There is enough bipartisan support in Congress to extend a payroll tax holiday first introduced by President Obama along with an extension of unemployment benefits. If nothing is done, both will expire early next year. So, what’s the problem? The debate over how to pay for it has devolved back into the same squabble Republicans and Democrats have been having since the spring.
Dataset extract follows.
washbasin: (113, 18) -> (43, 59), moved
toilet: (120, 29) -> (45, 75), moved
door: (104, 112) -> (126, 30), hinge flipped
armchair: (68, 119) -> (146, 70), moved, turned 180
Senate Democrats on Monday suggested a $180 billion bill that would be offset by a combination of GOP-backed spending cuts and a surtax on those earning more than $1 million a year. Democrats billed this as a compromise because in the past Republicans have not bothered to offset tax cuts at all. “If Republicans block this proposal, raising taxes on American families by a thousand dollars next month will have an immediate negative impact on our economy, it will halt very singularly our still-fragile recovery in its tracks and drag us back into a recession,” said Senate Majority Leader Harry Reid. “We all know Congress can’t afford to play chicken with the economy. That’s why Democrats are committed to passing this tax cut. Republicans need to be prepared to meet us partway.”
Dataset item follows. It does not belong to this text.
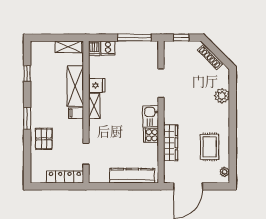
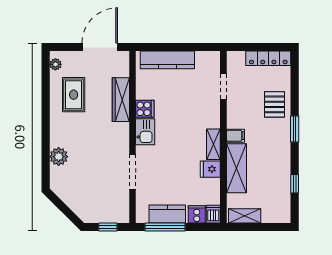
kitchen counter: (132, 48) -> (167, 214), added
shoe rack: (210, 57) -> (73, 204), removed
locker: (65, 177) -> (268, 58), moved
President Barack Obama took to the White House briefing room on Monday afternoon to reprimand what he called GOP hypocrisy. “I know many Republicans have sworn an oath never to raise taxes as long as they live,” he said. “How could it be the only time there’s a catch is when it comes to raising taxes for middle class families?”
The sticking point is the surcharge on millionaires — a tax increase that Republicans oppose. As an alternative, they put forward a $200 billion measure that would be paid for by cuts to Medicare benefits. “Our number one priority is the same as the America peoples’ – jobs. There is widespread support for extending the current payroll tax holiday, and everyone – Republicans, Democrats and the President himself – says it should be done in a way that does not increase our deficit,” said Michael Steel, a spokesman for House Speaker John Boehner. “If the President wants to make progress, he should insist that Senate Democrats remove the job-killing small business tax hike from their partisan proposal.”
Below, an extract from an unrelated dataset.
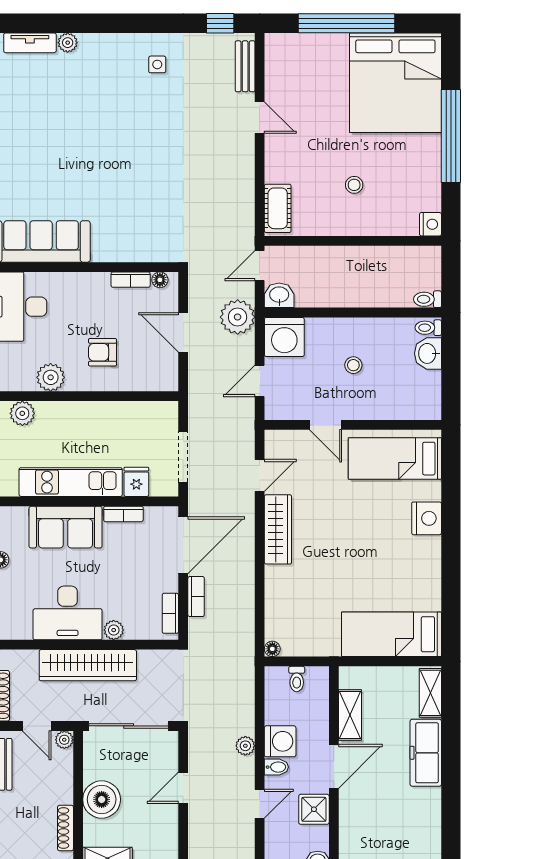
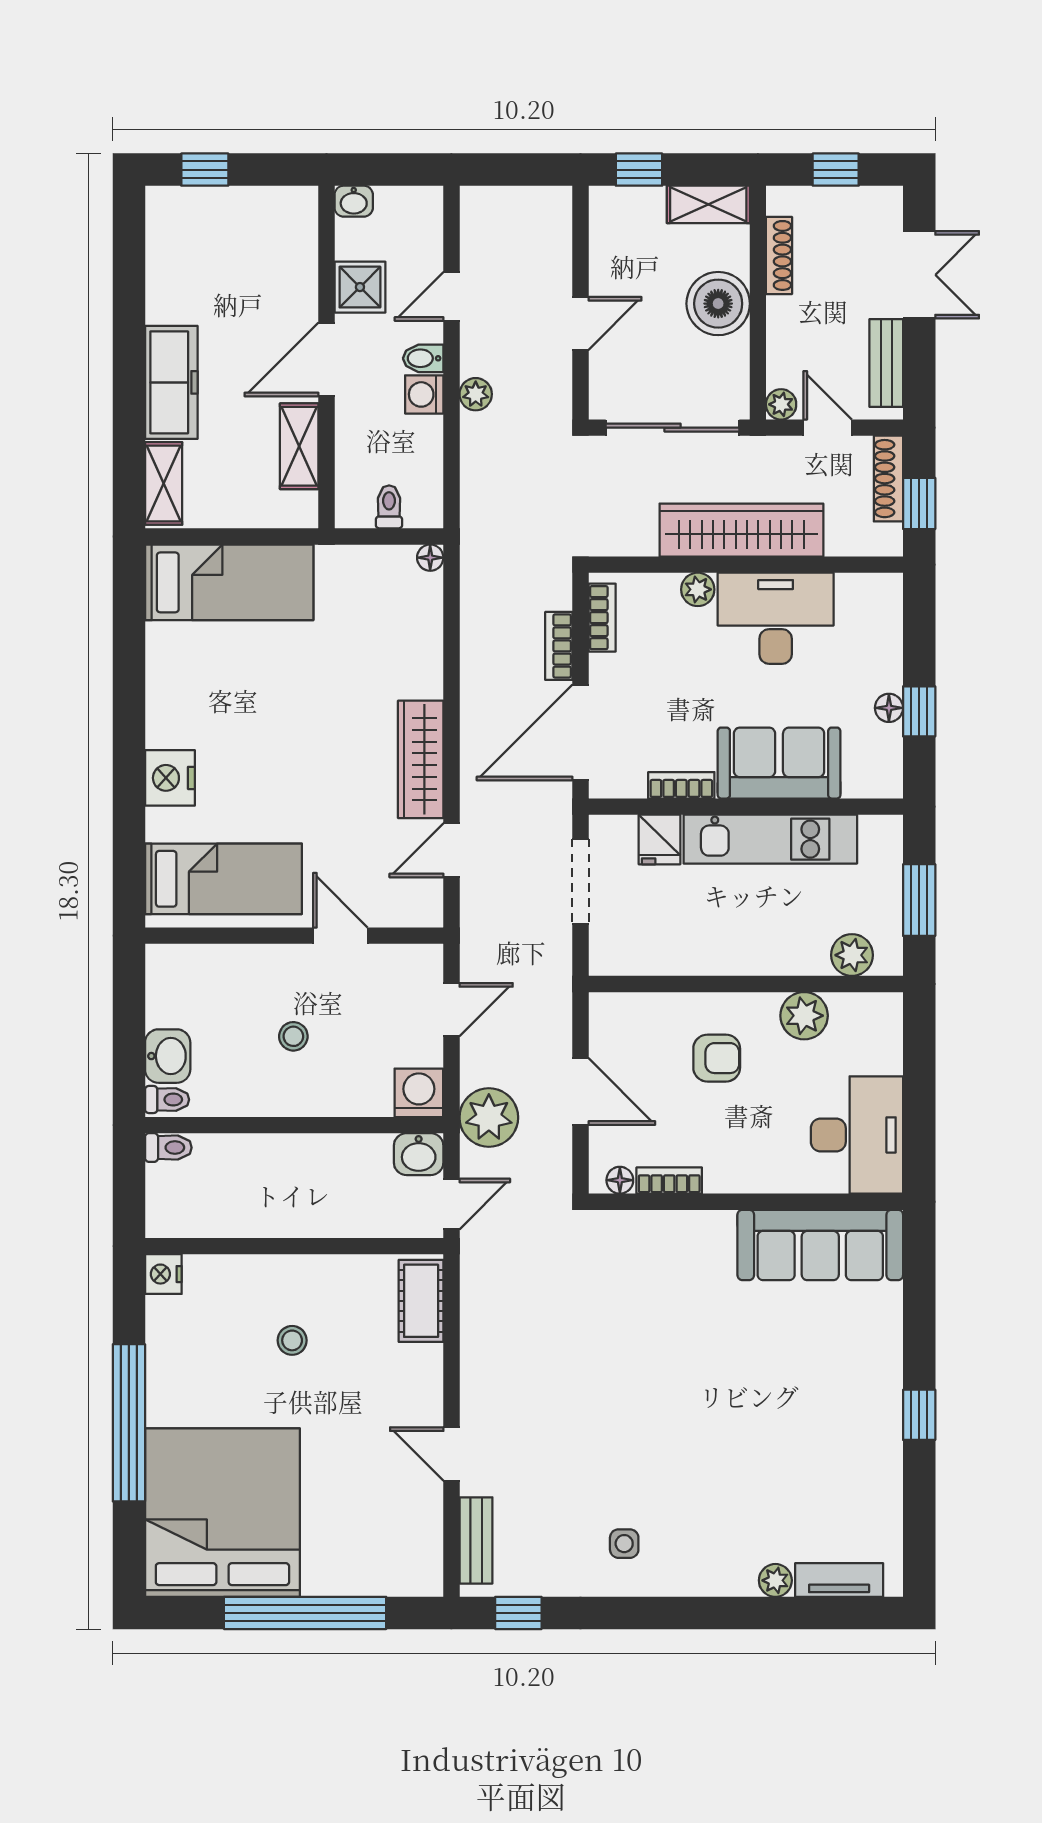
washing machine: (284, 337) -> (419, 1093), width x0.73, depth x0.73
washing machine: (280, 741) -> (424, 394), width x0.73, depth x0.73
Sound familiar? Yes, this is the same exact debate we had in the debt ceiling and the supercommittee. Democrats want to raise taxes on the wealthy and Republicans want to cut Medicare benefits. And they’ve had trouble resolving this difference in the past, even when the livelihoods of millions of Americans hung in the balance. Pennsylvania Democrat Bob Casey has put forward a potential compromise, which would not extend the payroll tax break for employers, shrink the millionaire surtax and include GOP means testing without cutting benefits. But not before all the familiar partisan shots were taken. After all, it’s now a Washington tradition.